Son treni kaçırırsak

ÖNÜMÜZDEKİ yedi ay, Türk toplumu için belki de ülke tarihinin en önemli dönemi olacak.

Türk milletinin geleceği, bu yedi ay sonunda belirlenecek.

Türkiye ya Avrupalı olacak, ya da 40 yıldır bu ideal uğruna verilen savaş yenilgiyle sonuçlanacak.

‘‘Muasır medeniyetler seviyesine yükselmek veya yükselememek.’’ İşte önümüze çekilen keskin çizgi bu...

Aralık sonunda ya bu çizgiyi atlayıp uygar dünyanın bir parçası olma yolunda dev bir adım atacağız, ya da o dünyanın dışına düşeceğiz.

Bu noktada hepimiz aklımızı başımıza toplamalıyız.

AB toplantısına kadar şu koşulları yerine getirmemiz gerekiyor:

- İdamı kaldırmak.

- Ana dili öğrenme önündeki engelleri kaldırmak

- Ana dille yayın yapılmasına serbestlik getirmek.

- Kıbrıs'ta çözüm için ilerleme sağlamak.

Mesut Yılmaz
ile İsmail Cem'in uyarılarını bugüne kadar çoktan yerine getirmeliydik.

Ama birbirimizle zıtlaşmaktan, bazı kafaların bu tarihi olayın önemini kavrayamamasından yerine getiremedik.

Yine de fırsat kaçırılmış değil. Önümüzde yedi ay gibi çok uzun bir zaman var.

* * *

Eğer Türkiye aklını başına alır, bazı kafalardaki komplo teorileri ve vehimler bir kenara itilebilirse bu koşullar yerine getirilebilir.

O zaman ne olur biliyor musunuz?

Avrupa Birliği şiddetli bir depremle sarsılır. Türkiye'nin üye olmasına karşı çıkanlar şaşkına dönerler.

Ve Türkiye bağırta bağırta tam üyelik görüşmeleri için gerekli tarihi ilan ettirtir.

Bundan sonra çok daha kolay bir süreç başlar. Çünkü tam üyelik görüşmeleri başladıktan sonra iki taraf için de bundan dönüş olamaz.

İşte bu yüzden aralık toplantısı bu kadar yaşamsal Türkiye için...

Eğer bu koşulları yerine getiremezsek ne olur?

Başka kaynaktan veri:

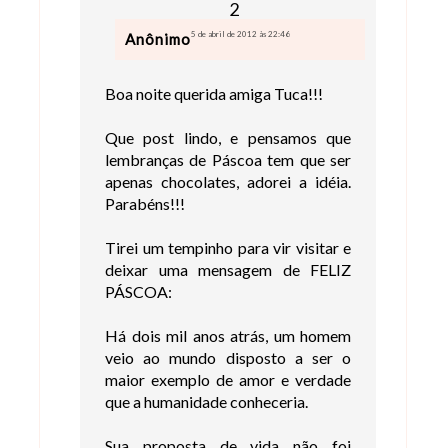
5 de abril de 2012 às 22:46
Anônimo
Boa noite querida amiga Tuca!!!
Que post lindo, e pensamos que
lembranças de Páscoa tem que ser
apenas chocolates, adorei a idéia.
Parabéns!!!
Tirei um tempinho para vir visitar e
deixar uma mensagem de FELIZ
PÁSCOA:
Há dois mil anos atrás, um homem
veio ao mundo disposto a ser o
maior exemplo de amor e verdade
que a humanidade conheceria.
Sua proposta de vida não foi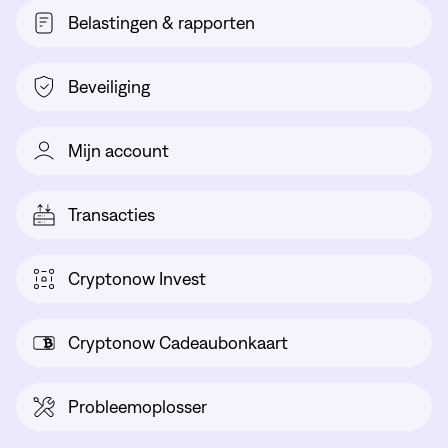
Belastingen & rapporten
Beveiliging
Mijn account
Transacties
Cryptonow Invest
Cryptonow Cadeaubonkaart
Probleemoplosser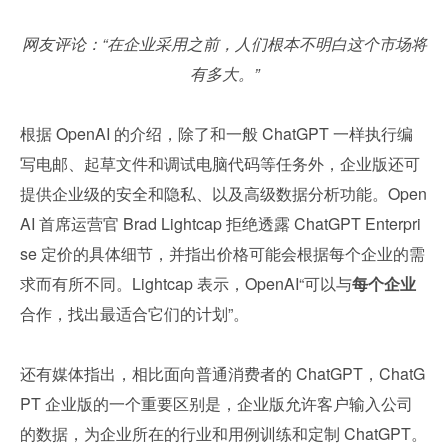
网友评论：“在企业采用之前，人们根本不明白这个市场将
有多大。”
根据 OpenAI 的介绍，除了和一般 ChatGPT 一样执行编
写电邮、起草文件和调试电脑代码等任务外，企业版还可
提供企业级的安全和隐私、以及高级数据分析功能。Open
AI 首席运营官 Brad Lightcap 拒绝透露 ChatGPT Enterpri
se 定价的具体细节，并指出价格可能会根据每个企业的需
求而有所不同。Lightcap 表示，OpenAI“可以与
每个企业
合作，找出最适合它们的计划”。
还有媒体指出，相比面向普通消费者的 ChatGPT，ChatG
PT 企业版的一个重要区别是，企业版允许客户输入公司
的数据，为企业所在的行业和用例训练和定制 ChatGPT。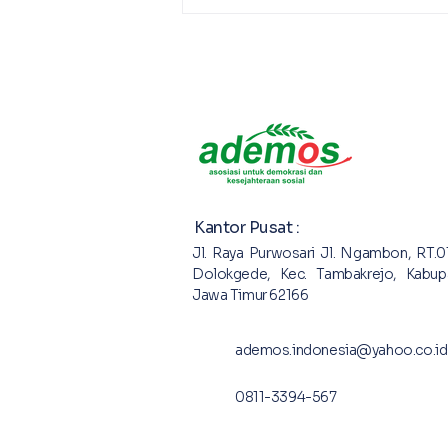
Lokakarya Peningkatan
Kapasitas Karang Taruna
Bojonegoro
Kantor Pusat :
Jl. Raya Purwosari Jl. Ngambon, RT.0
Dolokgede, Kec. Tambakrejo, Kabup
Jawa Timur 62166
ademos.indonesia@yahoo.co.id
0811-3394-567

Türkiye'nin Avrupa Birliği ile ilişkileri ciddi bir şekilde belirsizliğe sürüklenir.

Tam üyelik görüşmelerinin başlaması için gerekli tarihin ne zaman verileceğini de kimse bilemez.

Bu durumda Türkiye, içerdeki AB karşıtlarının da zorlamasıyla yeni arayışlara doğru yönelebilir.

* * *

Avrupa Birliği'nin son aldığı karar Türkiye'de bazı muhaliflerin sanırım keyfini kaçırdı.

Çünkü dillerine doladıkları gerekçelerden biri daha ortadan kalkmış oldu.

Ne diyordu Avrupa Birliği karşıtları: ‘‘Neden PKK ile DHKP-C'yi terör listesine almıyorlar. Bunlar kötü niyetli.’’

Bir bakıma bu çıkışlar iyi oldu. Tepkiler Avrupa Birliği'ni Türkiye'ye yaptığı haksızlık konusundaki aymazlıktan uyandırdı.

Ama burada Mesut Yılmaz ile İsmail Cem'in Türkiye adına yaptıkları uyarıların da büyük yararı oldu.

Sonuçta Türkiye'nin Avrupa Birliği üzerinde ne kadar ağırlığı olduğunu da herkes anladı.

Neyse, bu iş tatlıya bağlandı... Dilerim yerine getirmemiz gereken koşulları da halledip tam üyelik görüşmelerine başlama tarihini alırız.

Bu arada bir olumlu gelişme de yakında Avrupa Birliği temsilcisi Karen Fogg'dan da kurtulacak olmamız.

Sanıyorum ülkemizden ayrıldıktan sonra bir daha bu topraklara ayak basmaz.

Görev yaptığı süre içinde bu ülkeye düşmanmış gibi davranan bir insanı şahsen ben bir daha aramızda görmek istemiyorum.

Halkımızın da benim gibi düşündüğüne inanıyorum.